=== Begin Enclosure ===
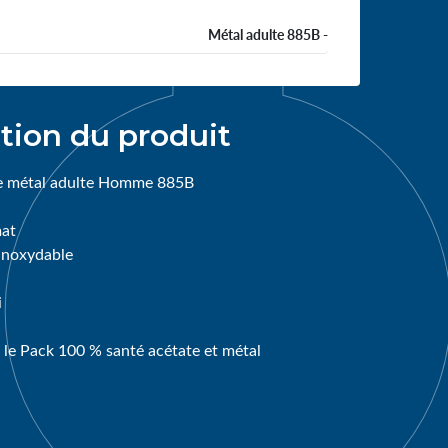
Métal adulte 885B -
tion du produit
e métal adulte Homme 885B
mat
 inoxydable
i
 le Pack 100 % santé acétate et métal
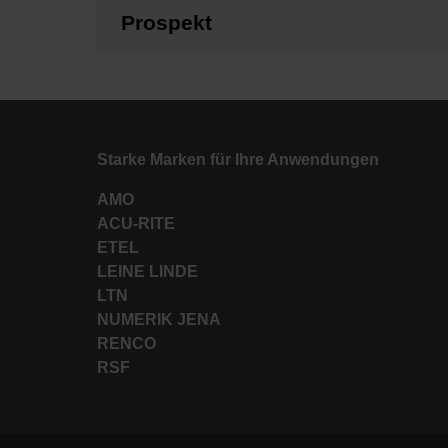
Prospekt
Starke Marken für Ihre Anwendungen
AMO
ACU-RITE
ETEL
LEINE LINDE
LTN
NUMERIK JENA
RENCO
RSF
=== End Enclosure ===
=== Begin Enclosure ===
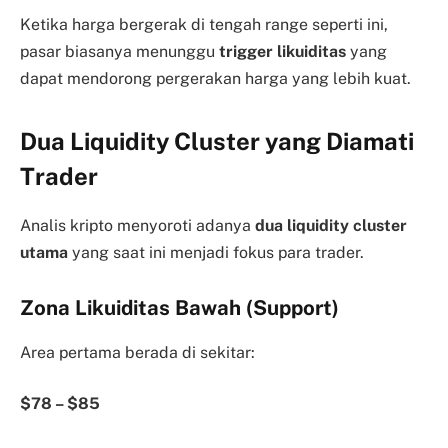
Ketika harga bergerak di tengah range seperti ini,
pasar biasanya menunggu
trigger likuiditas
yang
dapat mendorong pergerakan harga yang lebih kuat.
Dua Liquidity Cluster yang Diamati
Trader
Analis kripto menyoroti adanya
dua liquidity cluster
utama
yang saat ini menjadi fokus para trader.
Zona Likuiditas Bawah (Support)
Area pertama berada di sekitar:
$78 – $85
=== End Enclosure ===
ASSIGNED TASK>
Count how many lines in the items above contain the string "harga". Reply with the number alone.

SOLUTION FOR THIS PROBLEM>
2